EXERCISE INSTRUCTIONS =>
a – Repeat the passage on the war in Tigray word for word, everything from "However, for the" down to "February this year.".
b – Carry on writing the passage on the war in Tigray, starting right after its final sentence.

:: PASSAGE TO READ

Wars usually come at a heavy cost, particularly when they are not a last resort after trying each and every means to settle differences in a civilised and peaceful way.
However, for the Ethiopian government this is not the case. The perpetrators of the war on Tigray never thought about the dire consequences it would bring. Or, they may have given them a thought, but they never anticipated the extensive level the war would reach and the implications, humanitarian, economic and political, that the warmongers would be required to confront.
At the end of last year, US Congressmen Tom Malinowski (Democrat) and Young Kim (Republican) drafted an anti-Ethiopia bipartisan bill called the “Ethiopia Stabilisation, Peace, and Democracy Act” (H.R. 6600), which the US House of Representatives passed in February this year.

::::
:: DATA SECTION

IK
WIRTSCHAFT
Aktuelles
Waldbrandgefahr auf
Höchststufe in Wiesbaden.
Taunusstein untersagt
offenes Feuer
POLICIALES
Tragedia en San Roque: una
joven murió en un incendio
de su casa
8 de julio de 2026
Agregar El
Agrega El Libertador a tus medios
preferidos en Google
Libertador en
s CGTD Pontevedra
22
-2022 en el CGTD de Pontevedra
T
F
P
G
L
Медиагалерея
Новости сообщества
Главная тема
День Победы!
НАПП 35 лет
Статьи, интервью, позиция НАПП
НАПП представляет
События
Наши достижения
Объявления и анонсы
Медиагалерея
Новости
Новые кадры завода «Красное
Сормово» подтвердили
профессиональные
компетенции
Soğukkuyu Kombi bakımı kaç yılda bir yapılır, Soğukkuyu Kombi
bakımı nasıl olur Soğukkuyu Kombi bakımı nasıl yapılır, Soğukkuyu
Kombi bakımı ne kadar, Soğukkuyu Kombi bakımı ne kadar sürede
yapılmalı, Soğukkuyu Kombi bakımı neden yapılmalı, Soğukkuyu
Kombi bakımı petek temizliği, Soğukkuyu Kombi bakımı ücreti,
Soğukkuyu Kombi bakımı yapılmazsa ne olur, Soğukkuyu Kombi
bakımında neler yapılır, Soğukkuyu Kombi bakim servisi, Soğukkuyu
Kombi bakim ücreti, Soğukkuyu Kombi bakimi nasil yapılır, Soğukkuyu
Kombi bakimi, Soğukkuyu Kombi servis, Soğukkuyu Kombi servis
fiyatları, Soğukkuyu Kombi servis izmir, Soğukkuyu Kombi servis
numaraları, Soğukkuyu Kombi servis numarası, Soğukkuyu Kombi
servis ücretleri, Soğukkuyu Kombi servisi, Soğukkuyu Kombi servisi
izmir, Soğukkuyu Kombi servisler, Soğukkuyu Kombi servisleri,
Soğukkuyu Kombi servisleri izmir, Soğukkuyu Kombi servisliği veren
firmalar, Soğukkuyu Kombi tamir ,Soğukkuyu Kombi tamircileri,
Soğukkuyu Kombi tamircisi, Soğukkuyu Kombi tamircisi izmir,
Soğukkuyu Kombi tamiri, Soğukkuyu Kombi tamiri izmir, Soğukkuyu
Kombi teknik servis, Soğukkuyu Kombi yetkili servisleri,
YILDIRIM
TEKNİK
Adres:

::::

EXPECTED OUTPUTS =>
a –
However, for the Ethiopian government this is not the case. The perpetrators of the war on Tigray never thought about the dire consequences it would bring. Or, they may have given them a thought, but they never anticipated the extensive level the war would reach and the implications, humanitarian, economic and political, that the warmongers would be required to confront.
At the end of last year, US Congressmen Tom Malinowski (Democrat) and Young Kim (Republican) drafted an anti-Ethiopia bipartisan bill called the “Ethiopia Stabilisation, Peace, and Democracy Act” (H.R. 6600), which the US House of Representatives passed in February this year.

b –
The bill would “authorise the [US] president to impose sanctions on individuals who undermine negotiations to end the conflict, commit human rights abuses, exacerbate corruption, or provide weapons to any hostile party.” It would also “suspend certain US foreign assistance to Ethiopia and authorise the Administration to help entities investigate and seek accountability for war crimes, crimes against humanity, and genocide in that country.”
Alarmingly, it “requires the Administration to oppose loans or other financial assistance from international agencies like the World Bank and International Monetary Fund to the governments of Ethiopia and Eritrea unless for humanitarian purposes until they take steps to end the war and restore respect for human rights.”
In other words, as some Ethiopian experts have put it, the bill will “send Ethiopia to the level of countries like Zimbabwe,” a reference to the harsh economic sanctions once enforced by the West against the regime of the late Zimbabwean president Robert Mugabe.
This bill is another killer blow to the government led by Ethiopian Prime Minister Abiy Ahmed after the Biden administration had already removed Ethiopia’s name from the US African Growth and Opportunity Act (AGOA), a move that has landed a heavy blow on Ethiopia’s manufacturing industries, particularly leather and garments.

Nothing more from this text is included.